Do any of your Dockerfiles make e.g. apt calls? If so, then they will get a different version of software installed when built on different days, because that will depend on the state of the package servers.

A more trivial example of non-deterministic would be that you can write a Dockerfile that uses curl to fetch data from random.org; the functions nix provides for fetching from URLs require you to specify the sha-sum of the data you fetch.

Nix flakes make it hard for you to inject anything into your dependencies that hasn't been hashed to confirm its identity. It in many cases still isn't 100% deterministic (consider e.g. a multithreaded build system where orderings can influence the output), but it's a big improvement.

JamesSwift 6 days ago

Its reproducible at a superficial level. Tags are mutable, so someone can push a different “3.1” between build 1 and 2, which results in a different build. You can also be fuzzy with tags, so if you say “from nginx:3” as your base (or nginx:latest) then build 1 and 2 can change because of a new tagged build upstream.

Then theres the million app-level changes that can creep in, eg copying local source is non-deterministic, apt-update, git clone, etc. Nix requires you to be fully explicit about the hash of the content you expect in each of those cases and so if you build it twice it is actually the same build.

theossuary 6 days ago

I guess you could consider a docker image a "reproducible environment," but it's certainly not a reproducible build; running docker build twice on the same directory isn't guaranteed to give you the same image. You could put in the work to make it a reproducible build, but it doesn't do anything to help you achieve that. Nix defaults to reproducible builds, and requires flags for "impure" non-reproducible builds. It does this by requiring all dependencies be managed by nix, and all sources be copied into the nix store.

jonotime 6 days ago

Author here.

The idea with nix flakes is it has a lock file which should guarantee the same build. This is like package-lock.json or pdm.lock which contains dependency checksums for every package.

Docker works more like your standard package manager. If you ask for mysql 5, today you may get mysql 5.1, but next week you may get mysql 5.2. So it does not come with a guarantee.

edude03 4 days ago

Containers are only reproducible at run time not at build time. Once you build a container and pull it down by its sha256, you'll get the same environment each time. However if your Dockerfile does any IO (curl, apt get, pip install etc) you're quite likely to get different images on different machines.

soraminazuki 4 days ago

Docker images are just as reproducible as binary blobs, which is essentially what they are.

  • antonvs 4 days ago

    Binary blobs can be easily reproducible, depending on how they’re built.

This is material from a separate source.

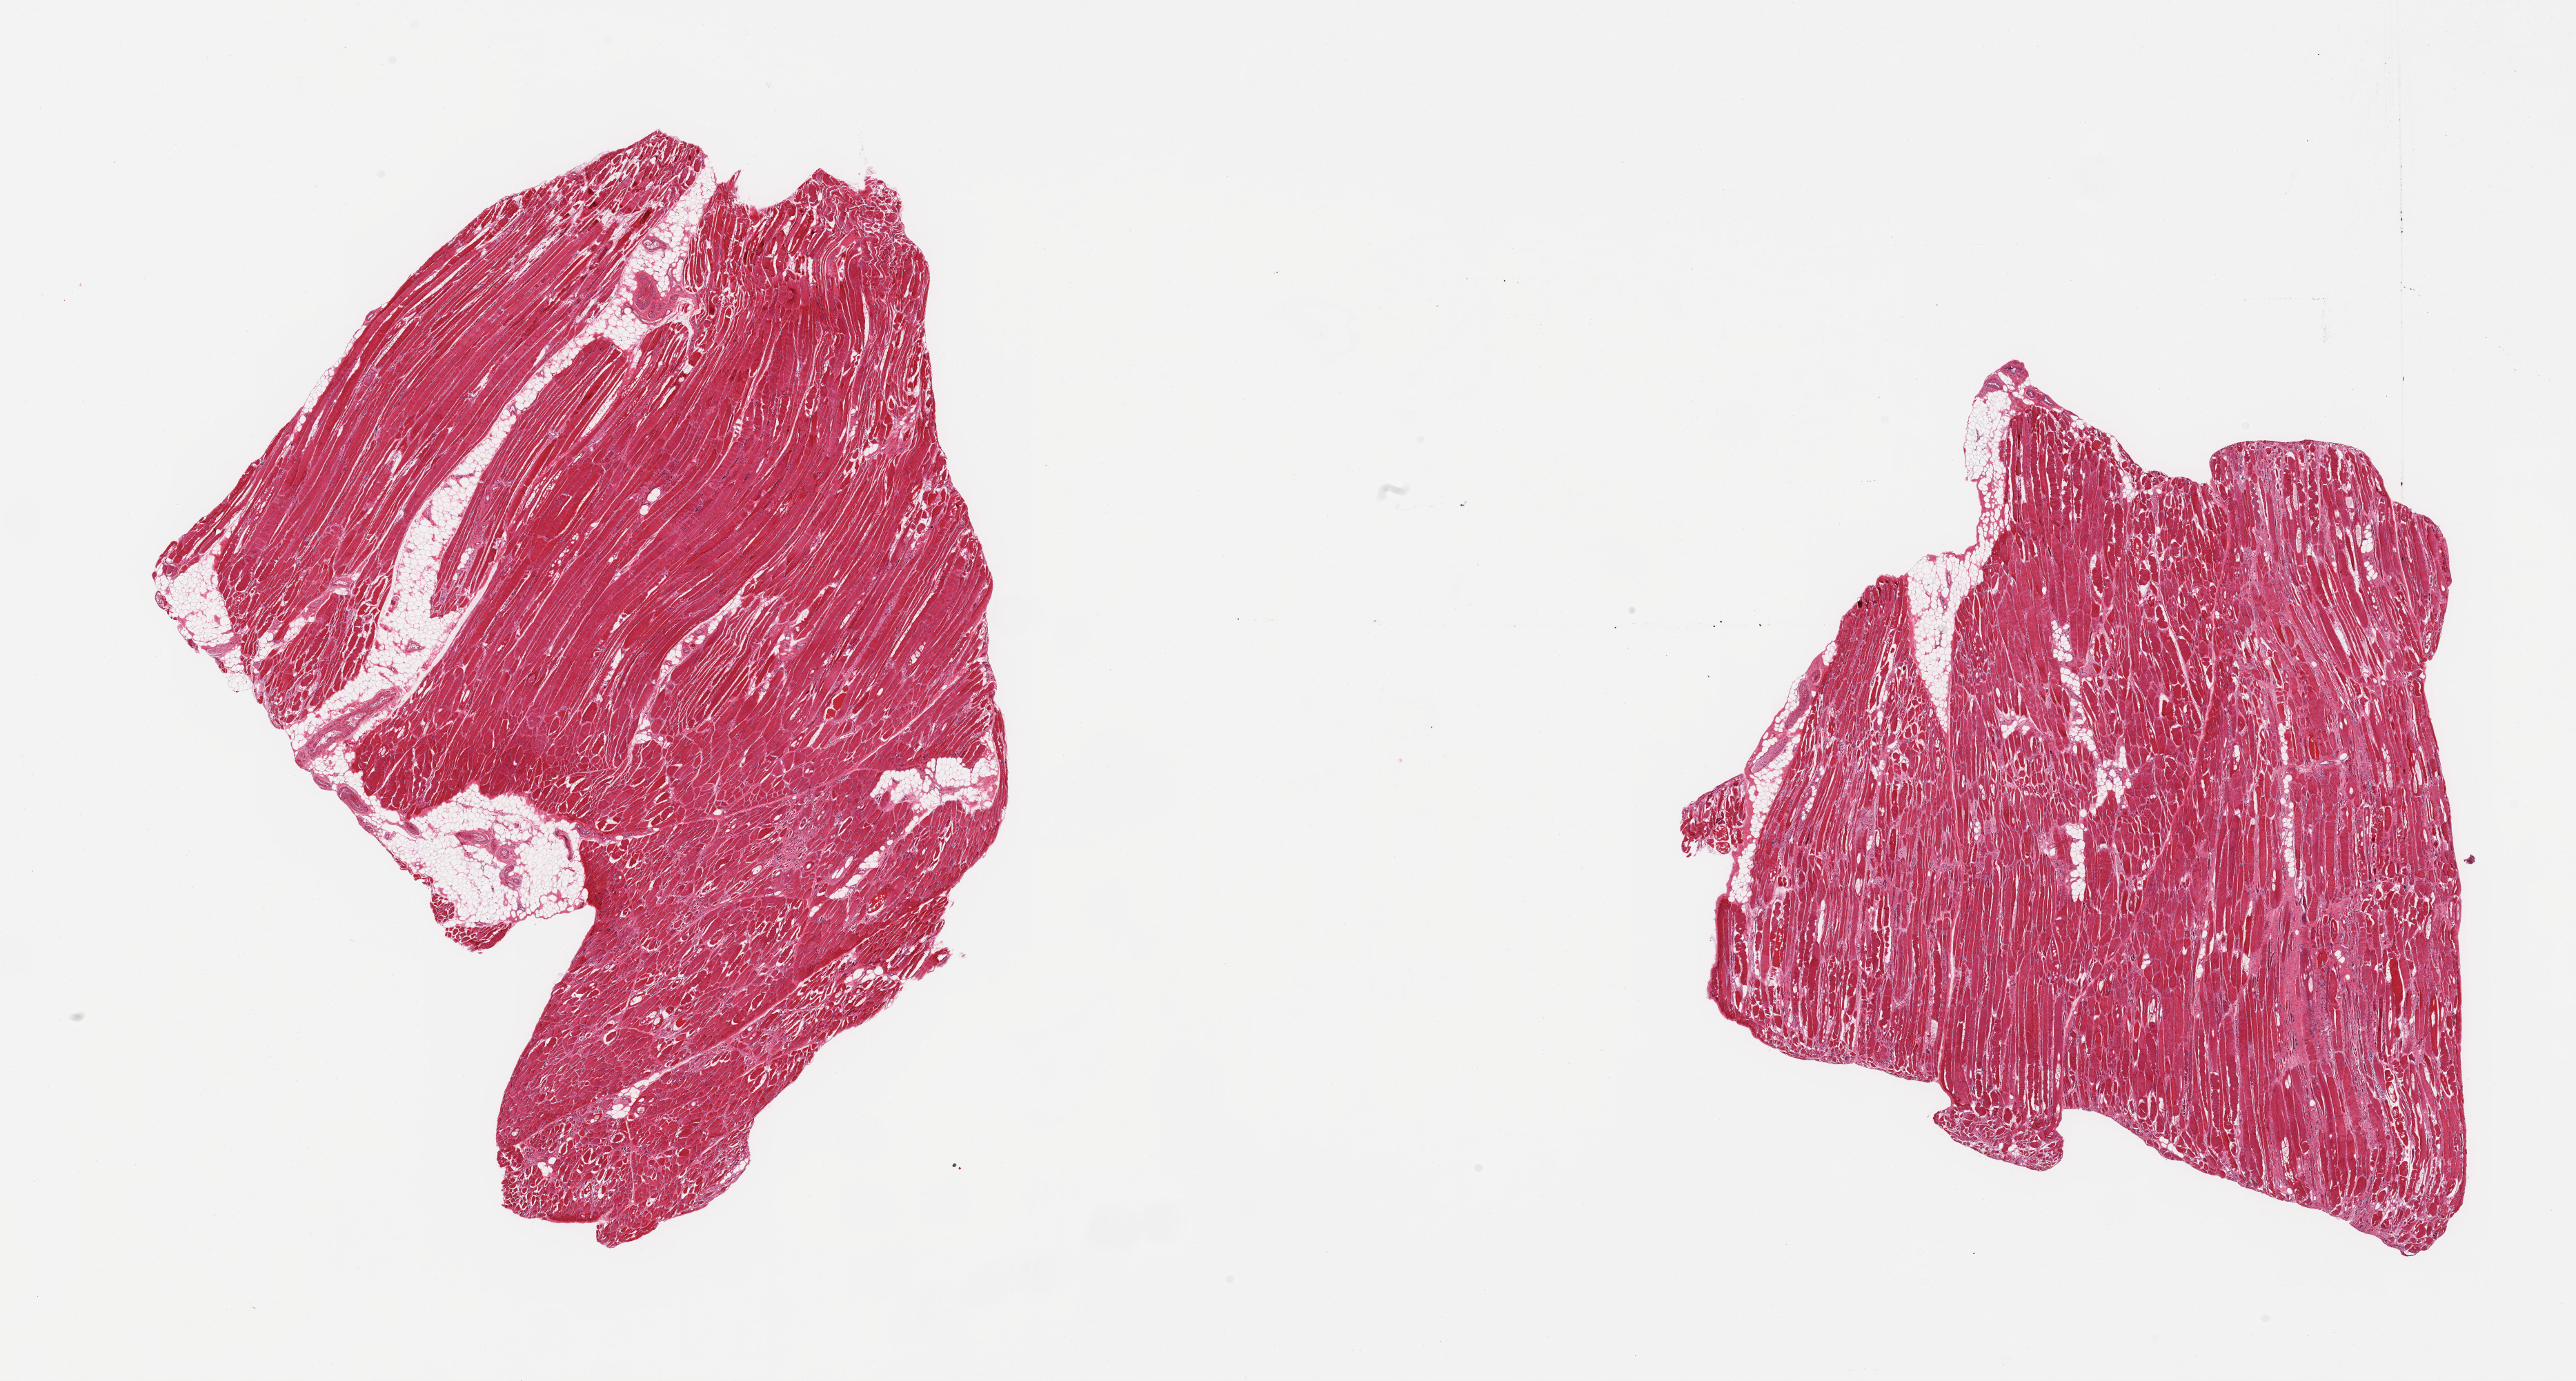
Digitized haematoxylin and eosin-stained section, brightfield — shown as a low-resolution overview of the whole scanned area (about 29.5 x 15.8 mm, slide scanned at 20x); PAXgene-fixed, paraffin-embedded tissue; target tissue: skeletal muscle; tissue donor sample. Donor: male.
* pathologist's review note for this sample: 2 pieces, ~10% interstitial fat/vascular elements; foci of scarring/resolved myositis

By comparison, the “easily” part doesn’t apply to any non-trivial Docker image.

    The issue is that you have to lock down all your dependencies, including local data, repos, and registries. Most people, and even most companies, don’t have the resources to achieve that, so they simply don’t do it.

    Further, Docker doesn’t provide any significant mechanisms to help ensure reproducibility in the face of these issues, so you can’t say that Docker supports reproducibility.